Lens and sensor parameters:

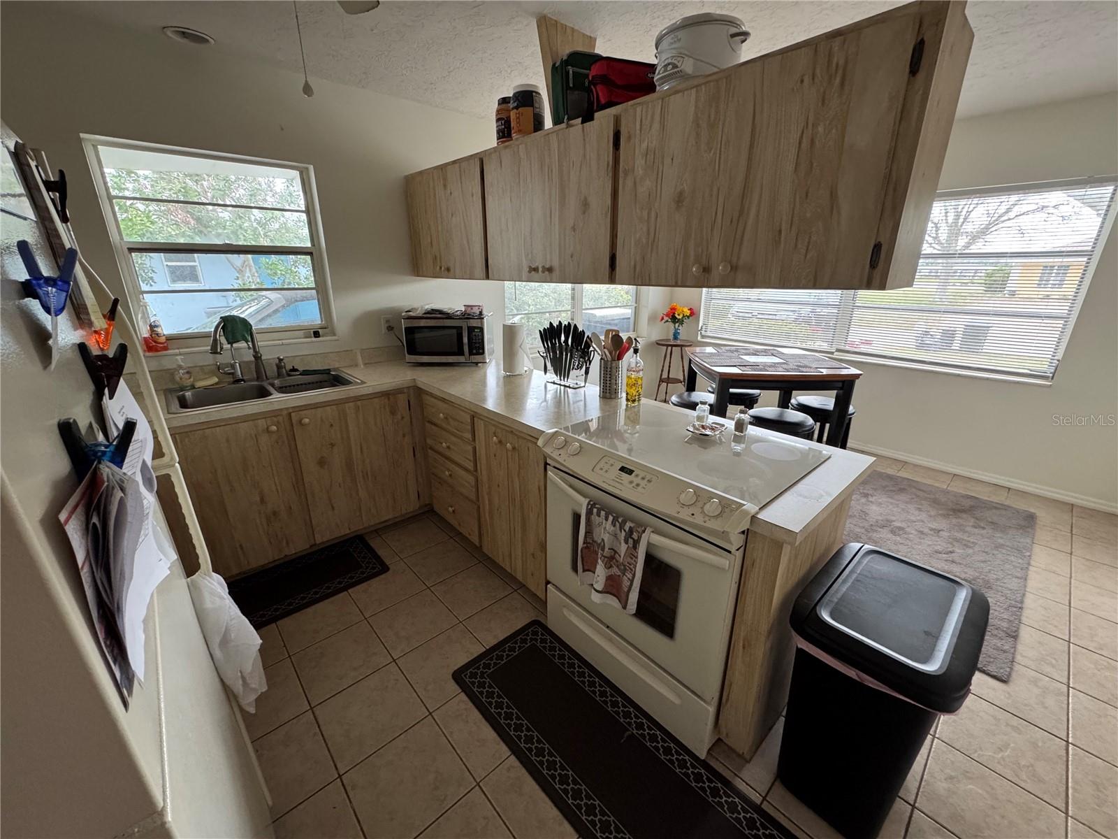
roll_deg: -0.3
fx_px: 452
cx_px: 559
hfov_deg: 102.1
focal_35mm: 14
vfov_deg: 85.7
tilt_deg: -18.2
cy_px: 420
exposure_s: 1/81
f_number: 2.2
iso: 320
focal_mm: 2.22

WHAT YOU ARE ASKED TO DO: When you print the entries, keep every line exactly as it is and drop the pictures.

RESULT:
roll_deg: -0.3
fx_px: 452
cx_px: 559
hfov_deg: 102.1
focal_35mm: 14
vfov_deg: 85.7
tilt_deg: -18.2
cy_px: 420
exposure_s: 1/81
f_number: 2.2
iso: 320
focal_mm: 2.22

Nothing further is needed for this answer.